In January 1900, Abbeville became “Food for the Flames,” according to the headline in the Meridional, which reported, “a few buckets of water at the start would [have sufficed] to put the fire out,” but by the time a bucket brigade was organized, Dr. Mark Theriot’s office at the corner of State and Peace streets had become “a seething mass of flames.” Nearly all of the businesses on State Street were destroyed by that blaze.
Just a month later, in February 1900, the main college building at Grand Coteau burned and its “magnificent library comprising over 5,000 volumes” was destroyed.
A cold, brisk November wind drove the fire that consumed much of Jennings in 1901. Oil had been discovered at the Evangeline Field just two months before and Jennings was in the midst of a building boom. Shacks made of rough pine boards were going up everywhere and made fine fodder for the flames.
The Jennings Record reported on Nov. 4, “Last night’s conflagration, in which was involved a large portion of the business district … was the most disastrous that has visited this section since its establishment.”
As with the Abbeville fire, a Jennings resident reported, “I could have put out the fire and saved the town with a few buckets of water” when he first saw it. But the town had no water system at all and the bucket brigade from the town well provided too little, too late to fight the spreading blaze.
After the fire that struck Washington in 1902, Raymond Breaux, editor of the St. Landry Clarion reported, “Every building in the town was not burned, but the business portion, the heart and life of the town, is now represented by heaps of ashes and smoldering coals.”
In Welsh, the “Great Fire” broke out early in the morning of Sunday, March 27, 1910.
Forty buildings were ultimately consumed. The fire began in the Signal Hotel on Welsh’s main street, which ran parallel to the railroad.
The Lake Charles American Press reported, “although the morning was still and there was no wind, the flames leaped across the 250-foot street and railroad right of way as though the air itself was inflammable gas. … Houses in all parts of town, far from the doomed section, caught fire. Firefighters and the citizenry “fought for hours to save all from destruction.”
Just weeks later, one of the most memorable and disastrous fires in south Louisiana erupted in Lake Charles.
he American Press reported on April 24, “Heaps of charred boards, scorched frameworks, tottering chimneys and walls and tangled wires, illumined by flickering flames marked the [area where] 109 buildings occupying seven city blocks [were destroyed by] an uncontrollable fire [that] swept south and east for three hours until it was finally checked partly by lack of material [to burn] and partly by the superhuman exertion by the fire department and volunteer aids.”

### Required actions
a) Write out the portion of the text about town fires starting with "The Lake Charles" and going on through "in Lake Charles.".
b) According to the text about town fires, how many buildings did the 1910 fire in Welsh consume?
The saved entries aren't needed here.

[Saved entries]
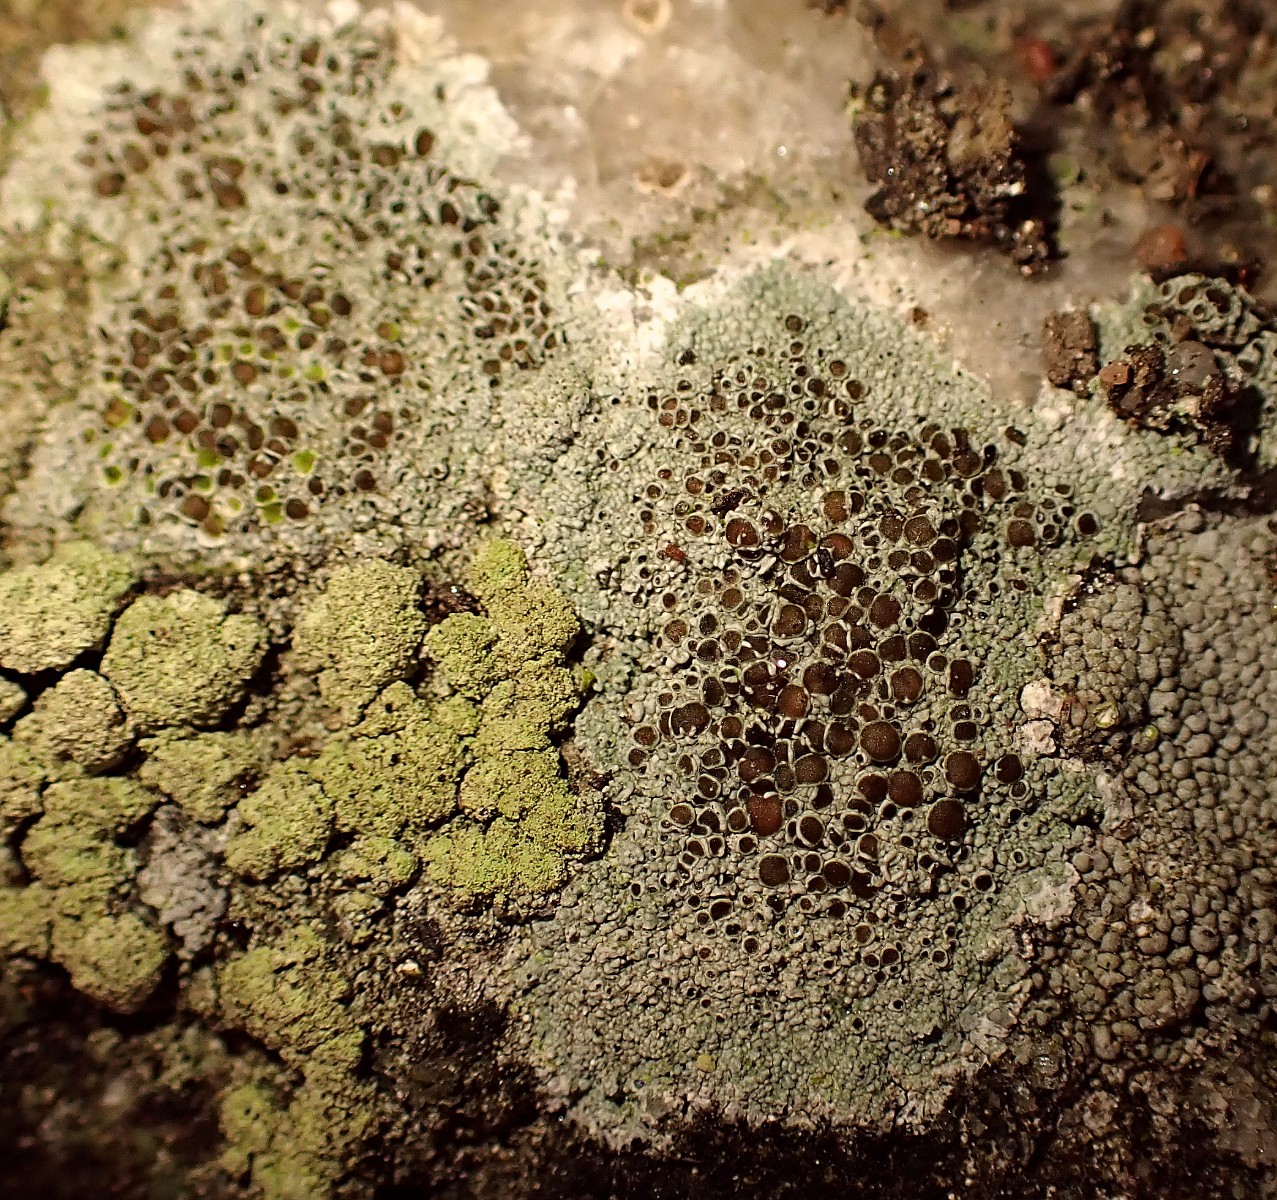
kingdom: Fungi
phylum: Ascomycota
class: Lecanoromycetes
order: Lecanorales
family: Lecanoraceae
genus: Lecanora
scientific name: Lecanora argentata
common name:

### Answers below
a)
The Lake Charles American Press reported, “although the morning was still and there was no wind, the flames leaped across the 250-foot street and railroad right of way as though the air itself was inflammable gas. … Houses in all parts of town, far from the doomed section, caught fire. Firefighters and the citizenry “fought for hours to save all from destruction.”
Just weeks later, one of the most memorable and disastrous fires in south Louisiana erupted in Lake Charles.

b) Forty buildings.